Michel derGefreite
Stent vor dem Stab
Seine linke Seite
Frohr ihm ganzlich ab…
(Ефрейтор Михель / Стоит перед штабом / Его левый бок совершенно / Отнялся от мороза…) и далее, о злоключениях замерзающего ефрейтора. Это была не обычная листовка, переведенная с русского на немецкий. Чтобы так написать, надо было не только владеть языком, но и знать немецкий фольклор, немецкие шванки и шуточную литературу от Ганса Сакса до стишков о Максе и Морице. Такое немцы несомненно воспринимали как свое.
Чем ближе к концу войны, тем более разумно работали Дьяконов и его коллеги. Когда Советская армия вытеснила немцев из северной Норвегии, Игорь Михайлович был назначен комендантом города Киркинес. Местные жители высоко ценили молодого, красивого капитана, прекрасно говорившего на их родном языке. Он сделал много добра, помог разобраться во многих недоразумениях, спасти многих людей. После войны, по прошествии многих лет, Игоря Михайловича постоянно приглашали в Киркинес на юбилейные праздники и выражали ему свою благодарность… Однако обо всем этом читатель может подробно узнать из « Книги воспоминаний » И. М. Дьяконова, недавно увидевшей свет. Я же хочу вспомнить историю, которая не вошла в эту книгу, а стала устной легендой.
Однажды, в зимние дни конца 1943 года, когда холод сковал тундру и скалы Кольского полуострова, а австрийские горные егери генерала Дитла, воевавшие здесь, замерзали в своих каменных убежищах, русские разведчики притащили из вражеского тыла здоровенного рыжего верзилу — майора. Фамилия его начиналась с приставки «фон». На допросах он молчал, презрительно глядя на своих противников с высоты своего двухметрового роста.
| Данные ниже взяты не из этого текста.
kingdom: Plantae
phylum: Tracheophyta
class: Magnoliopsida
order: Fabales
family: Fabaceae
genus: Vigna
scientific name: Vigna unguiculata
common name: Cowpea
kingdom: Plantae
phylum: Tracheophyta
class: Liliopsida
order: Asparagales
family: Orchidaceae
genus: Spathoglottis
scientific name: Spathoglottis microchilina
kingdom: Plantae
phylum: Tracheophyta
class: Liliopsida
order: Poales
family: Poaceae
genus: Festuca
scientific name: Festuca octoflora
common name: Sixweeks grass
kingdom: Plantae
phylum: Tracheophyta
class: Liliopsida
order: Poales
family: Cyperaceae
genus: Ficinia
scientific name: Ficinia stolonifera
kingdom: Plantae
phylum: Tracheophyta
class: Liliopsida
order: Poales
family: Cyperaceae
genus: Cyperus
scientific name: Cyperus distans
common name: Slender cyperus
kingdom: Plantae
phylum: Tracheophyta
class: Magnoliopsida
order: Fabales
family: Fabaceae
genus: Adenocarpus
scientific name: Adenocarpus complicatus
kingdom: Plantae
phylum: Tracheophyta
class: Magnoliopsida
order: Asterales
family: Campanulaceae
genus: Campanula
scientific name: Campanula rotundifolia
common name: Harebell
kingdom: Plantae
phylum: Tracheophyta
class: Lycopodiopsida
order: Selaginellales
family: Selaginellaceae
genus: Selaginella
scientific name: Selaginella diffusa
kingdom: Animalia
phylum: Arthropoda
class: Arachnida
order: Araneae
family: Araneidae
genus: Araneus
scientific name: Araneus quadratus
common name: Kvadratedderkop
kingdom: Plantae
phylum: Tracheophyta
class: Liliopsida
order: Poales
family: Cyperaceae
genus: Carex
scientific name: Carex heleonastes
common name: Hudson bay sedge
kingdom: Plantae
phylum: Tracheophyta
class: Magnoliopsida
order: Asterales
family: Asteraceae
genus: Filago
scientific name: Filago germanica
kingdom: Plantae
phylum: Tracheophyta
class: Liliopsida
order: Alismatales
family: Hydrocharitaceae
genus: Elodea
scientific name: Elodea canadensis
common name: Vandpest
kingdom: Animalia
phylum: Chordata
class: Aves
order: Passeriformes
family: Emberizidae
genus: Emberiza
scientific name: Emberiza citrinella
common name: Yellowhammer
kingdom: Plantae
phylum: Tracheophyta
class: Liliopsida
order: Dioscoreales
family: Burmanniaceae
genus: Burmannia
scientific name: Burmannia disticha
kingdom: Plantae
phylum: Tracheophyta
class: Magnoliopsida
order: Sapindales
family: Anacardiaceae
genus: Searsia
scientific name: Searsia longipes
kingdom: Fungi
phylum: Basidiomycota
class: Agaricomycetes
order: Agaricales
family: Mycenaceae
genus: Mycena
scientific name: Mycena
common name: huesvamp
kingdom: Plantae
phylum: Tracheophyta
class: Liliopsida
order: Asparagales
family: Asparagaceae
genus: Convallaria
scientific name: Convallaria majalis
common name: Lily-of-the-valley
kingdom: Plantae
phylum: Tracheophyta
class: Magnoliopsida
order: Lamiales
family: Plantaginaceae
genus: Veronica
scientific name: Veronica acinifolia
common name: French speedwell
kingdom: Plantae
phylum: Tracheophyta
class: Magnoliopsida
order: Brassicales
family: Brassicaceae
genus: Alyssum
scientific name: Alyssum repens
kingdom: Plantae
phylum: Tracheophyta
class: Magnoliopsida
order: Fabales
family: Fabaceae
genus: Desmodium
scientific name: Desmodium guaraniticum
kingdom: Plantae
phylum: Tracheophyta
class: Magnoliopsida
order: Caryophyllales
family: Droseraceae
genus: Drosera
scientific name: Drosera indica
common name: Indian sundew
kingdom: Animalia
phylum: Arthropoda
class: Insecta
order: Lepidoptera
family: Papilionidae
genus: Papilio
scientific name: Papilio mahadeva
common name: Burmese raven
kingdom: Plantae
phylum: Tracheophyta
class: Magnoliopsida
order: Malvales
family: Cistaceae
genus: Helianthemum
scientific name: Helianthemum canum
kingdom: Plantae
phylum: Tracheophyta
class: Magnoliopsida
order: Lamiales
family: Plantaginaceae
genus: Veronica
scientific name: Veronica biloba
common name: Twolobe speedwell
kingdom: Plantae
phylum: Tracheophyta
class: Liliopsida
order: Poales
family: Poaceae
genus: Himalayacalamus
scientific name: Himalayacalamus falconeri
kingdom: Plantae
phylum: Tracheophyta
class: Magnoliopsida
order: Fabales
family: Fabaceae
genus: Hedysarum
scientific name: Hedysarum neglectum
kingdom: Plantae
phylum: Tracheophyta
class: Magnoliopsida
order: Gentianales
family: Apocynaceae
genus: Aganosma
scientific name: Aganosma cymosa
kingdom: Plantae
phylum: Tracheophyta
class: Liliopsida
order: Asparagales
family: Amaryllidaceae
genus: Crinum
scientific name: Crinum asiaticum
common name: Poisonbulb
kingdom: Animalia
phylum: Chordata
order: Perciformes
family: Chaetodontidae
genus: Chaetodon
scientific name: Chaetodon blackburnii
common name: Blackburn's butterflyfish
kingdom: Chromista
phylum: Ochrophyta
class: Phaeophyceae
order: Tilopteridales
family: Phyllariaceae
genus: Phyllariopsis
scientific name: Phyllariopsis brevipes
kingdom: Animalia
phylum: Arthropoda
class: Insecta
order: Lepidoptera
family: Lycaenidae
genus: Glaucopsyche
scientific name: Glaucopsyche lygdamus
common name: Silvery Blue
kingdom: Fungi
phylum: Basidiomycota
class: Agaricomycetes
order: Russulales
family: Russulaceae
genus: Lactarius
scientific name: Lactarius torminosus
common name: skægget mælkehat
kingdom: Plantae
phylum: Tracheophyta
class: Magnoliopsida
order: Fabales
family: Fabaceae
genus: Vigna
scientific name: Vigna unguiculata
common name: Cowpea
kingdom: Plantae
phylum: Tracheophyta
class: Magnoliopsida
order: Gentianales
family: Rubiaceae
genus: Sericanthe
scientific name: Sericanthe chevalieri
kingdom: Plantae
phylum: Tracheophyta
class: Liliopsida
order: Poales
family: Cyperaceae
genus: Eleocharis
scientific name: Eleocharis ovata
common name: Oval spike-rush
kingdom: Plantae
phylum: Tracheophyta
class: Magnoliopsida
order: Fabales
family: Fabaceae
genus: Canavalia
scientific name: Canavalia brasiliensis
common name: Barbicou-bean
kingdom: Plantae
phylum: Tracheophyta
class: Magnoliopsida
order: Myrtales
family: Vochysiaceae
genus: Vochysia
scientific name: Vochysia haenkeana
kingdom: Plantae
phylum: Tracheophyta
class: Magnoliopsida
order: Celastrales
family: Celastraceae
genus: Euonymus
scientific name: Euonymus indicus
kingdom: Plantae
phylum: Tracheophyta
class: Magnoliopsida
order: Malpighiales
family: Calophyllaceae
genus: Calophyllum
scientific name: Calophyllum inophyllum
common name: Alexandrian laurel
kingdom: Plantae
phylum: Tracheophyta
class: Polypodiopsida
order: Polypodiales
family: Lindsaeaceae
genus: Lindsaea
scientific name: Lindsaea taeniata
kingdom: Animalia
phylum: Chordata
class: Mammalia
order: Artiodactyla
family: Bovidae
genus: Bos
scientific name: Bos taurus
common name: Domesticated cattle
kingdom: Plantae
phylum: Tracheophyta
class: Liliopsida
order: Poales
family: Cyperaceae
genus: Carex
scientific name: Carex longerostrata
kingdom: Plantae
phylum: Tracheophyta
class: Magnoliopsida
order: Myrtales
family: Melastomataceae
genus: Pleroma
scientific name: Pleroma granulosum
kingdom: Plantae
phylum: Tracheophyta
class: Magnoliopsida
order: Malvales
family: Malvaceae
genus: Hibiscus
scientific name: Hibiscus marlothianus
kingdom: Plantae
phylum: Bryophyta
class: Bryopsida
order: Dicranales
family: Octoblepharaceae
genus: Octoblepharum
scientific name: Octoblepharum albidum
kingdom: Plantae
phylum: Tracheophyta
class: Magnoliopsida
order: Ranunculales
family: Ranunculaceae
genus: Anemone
Можно предположить, о чем он думал: «Ничего не скажу этим варварам Востока! Что за наглые рожи! И по-немецки как следует говорить не умеют! И воняет от них перегаром! Троглодиты!!! Ничего им не скажу!».
Его допрашивали много раз, лупили, но безуспешно. Наконец, кто-то из переводчиков, устав, решил обратиться к Дьяконову, которого недолюбливали: пусть этот «штатский интеллигент» попробует, но наверняка немец ничего ему не скажет, если уж нам не сказал…
Игорь Михайлович предложил немцу закурить и, помолчав, спросил его: «Кем Вы были до войны?». Тот удивился: немецкий язык этого русского был безупречен… Он процедил сквозь зубы, совсем не уверенный, что этот варвар поймет: «Филологом». — «Да? А чем же Вы конкретно занимались?» — «Языком времен готов». Дьяконов был взволнован. Давно-давно, в детстве, ему с братом попалась рукопись стихотворения готских времен из библиотеки отца. Это стихотворение не было опубликовано, о нем знали только узкие специалисты, человек восемь-десять на всем земном шаре. С трудом вспоминая, Дьяконов стал декламировать готские стихи. Вот уже иссякает то, что он помнил, вот уже приходит к концу последняя строфа… И вдруг верзила-немец словно сломался, согнулся, опустил голову, и крупные слезы покатились из его глаз.